NEWS: As you have probably heard by now, the acclaimed Italian conductor Claudio Abbado (below) has died at 80. Here are links to some stories about this maestro who had such a varied and prolific career:
The New York Times:
http://www.nytimes.com/2014/01/21/arts/music/claudio-abbado-italian-conductor-dies-at-80.html?_r=0
The Washington Post:
By Jacob Stockinger
Here is a special posting, a review written by frequent guest critic and writer for this blog, John W. Barker. Barker (below) is an emeritus professor of Medieval history at the University of Wisconsin-Madison. He also is a well-known classical music critic who writes for Isthmus and the American Record Guide, and who hosts an early music show every other Sunday morning on WORT FM 89.9 FM. He serves on the Board of Advisors for the Madison Early Music Festival and frequently gives pre-concert lectures in Madison.
By John W. Barker
It was a great pity that no more than 25 people turned out at the Gates of Heaven on Sunday afternoon for the latest program offered by Jerry Hui’s early-music group, Eliza’s Toyes (below, inside Gates of Heaven).
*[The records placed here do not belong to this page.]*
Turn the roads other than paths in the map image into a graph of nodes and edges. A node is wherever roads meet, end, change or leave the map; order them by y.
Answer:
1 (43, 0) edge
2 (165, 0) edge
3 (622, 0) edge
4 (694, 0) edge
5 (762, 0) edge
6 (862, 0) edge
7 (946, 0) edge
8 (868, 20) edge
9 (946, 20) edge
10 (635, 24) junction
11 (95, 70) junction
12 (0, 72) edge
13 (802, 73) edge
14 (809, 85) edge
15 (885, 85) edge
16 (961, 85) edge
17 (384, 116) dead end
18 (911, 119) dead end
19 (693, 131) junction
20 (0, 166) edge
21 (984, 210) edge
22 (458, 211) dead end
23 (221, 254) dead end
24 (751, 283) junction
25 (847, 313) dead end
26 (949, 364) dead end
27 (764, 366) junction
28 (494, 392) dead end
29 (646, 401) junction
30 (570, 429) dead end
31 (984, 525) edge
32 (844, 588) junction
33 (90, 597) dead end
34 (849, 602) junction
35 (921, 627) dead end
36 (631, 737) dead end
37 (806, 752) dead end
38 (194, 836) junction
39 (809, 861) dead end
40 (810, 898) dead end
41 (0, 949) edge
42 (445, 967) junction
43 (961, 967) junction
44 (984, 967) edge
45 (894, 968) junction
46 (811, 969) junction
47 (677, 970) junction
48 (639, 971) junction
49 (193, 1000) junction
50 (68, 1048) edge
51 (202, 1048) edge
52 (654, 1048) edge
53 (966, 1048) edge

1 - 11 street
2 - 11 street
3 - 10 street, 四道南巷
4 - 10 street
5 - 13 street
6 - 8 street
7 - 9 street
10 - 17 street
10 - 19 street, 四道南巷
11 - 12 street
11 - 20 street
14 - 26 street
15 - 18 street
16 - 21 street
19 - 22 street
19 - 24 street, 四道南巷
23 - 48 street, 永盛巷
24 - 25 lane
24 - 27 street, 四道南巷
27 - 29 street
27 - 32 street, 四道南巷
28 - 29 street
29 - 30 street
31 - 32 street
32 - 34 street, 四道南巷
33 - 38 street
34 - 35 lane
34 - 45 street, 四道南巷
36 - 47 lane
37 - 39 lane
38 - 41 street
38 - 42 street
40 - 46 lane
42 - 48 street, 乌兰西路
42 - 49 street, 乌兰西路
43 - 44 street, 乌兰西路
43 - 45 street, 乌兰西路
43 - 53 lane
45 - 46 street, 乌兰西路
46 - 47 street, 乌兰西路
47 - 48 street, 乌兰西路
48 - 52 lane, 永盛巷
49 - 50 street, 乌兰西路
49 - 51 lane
His program this time was a post-Christmas survey of English sacred music. The range of material ran from late-Medieval three-voice pieces through composers of the early 17th century, adding up to 13 selections in all.
This is the kind of music most regularly performed by a choir of some or another size, sometimes of mixed voices, sometimes in the British-cathedral style of all-male voices, with boys on the upper parts.
Hui (below) fielded a consort of six singers (three female, three male), so that each item was sung one singer per part — with a couple cases of a little doubling, I believe. While the result favored clarity against sonority, it must be said that, in certain full-textured items, some very lovely sonority was achieved.
My principal reservation was that the ordering of the program seemed aimed at a smooth variety of sounds, rather than at a demonstration of the momentous changes in English sacred composition. The key to those changes was the liturgical shift in the Anglican Reformation from motets setting traditional Latin texts to the new anthems with English texts.
The shift could be noted in the dominant composer of the program, the great William Byrd (1540-1623, below), represented by two Latin motets, and then an English anthem. “Sing joyfully”, which served as the dazzling finale (see the YouTube video at the bottom).
Byrd’s teacher, and then partner, Thomas Tallis (below), likewise spanned the reforming shifts, but was heard in one Latin motet, “O scrum convivium”, and a gorgeously harmonized Latin hymn, “O nata lux de lumina”. Earliest in the pre-Reformation lineup was Robert Fayrfax (1464-1521), whose five-voice setting of the Magnificat was in the traditional alternatim setting (odd-numbered verses of the canticle sung in chant, the even-numbered ones set polyphonically).
On the other hand, a poignant victim of the Reformation was Peter Philips (1560-1628, below), a staunch Roman Catholic who fled his homeland for a successful career in Catholic music on the Continent. His five-voice “O beatum et sacrosanctum Deum” made a noble closer to the first part of the program.
As for the Anglican, English-language composers, besides the case of Byrd, and besides the 15th-century para-liturgal songs, we had a rousing anthem by Christopher Tye (1505-1573, below top), “A sound of angels,” and, finally, a six-voice secular piece, “Music divine”, by the last survivor of the great era of Tudor music, Thomas Tomkins (1572-1656, below bottom).
The six singers who have been making up Eliza’s Toyes have settled into a beautifully balanced and smooth ensemble. They listen to, and sing in sync with, each other. There is nothing else like them, as a continuing performing group for early sacred ensemble music in Madison. Although he is a UW-Madison graduate who now teaches at University of Wisconsin- Stout, Hui has kept up his association with the group, convinced of its need for continuity.
It is one more of those blessings that make Madison’s musical life so wonderfully rich!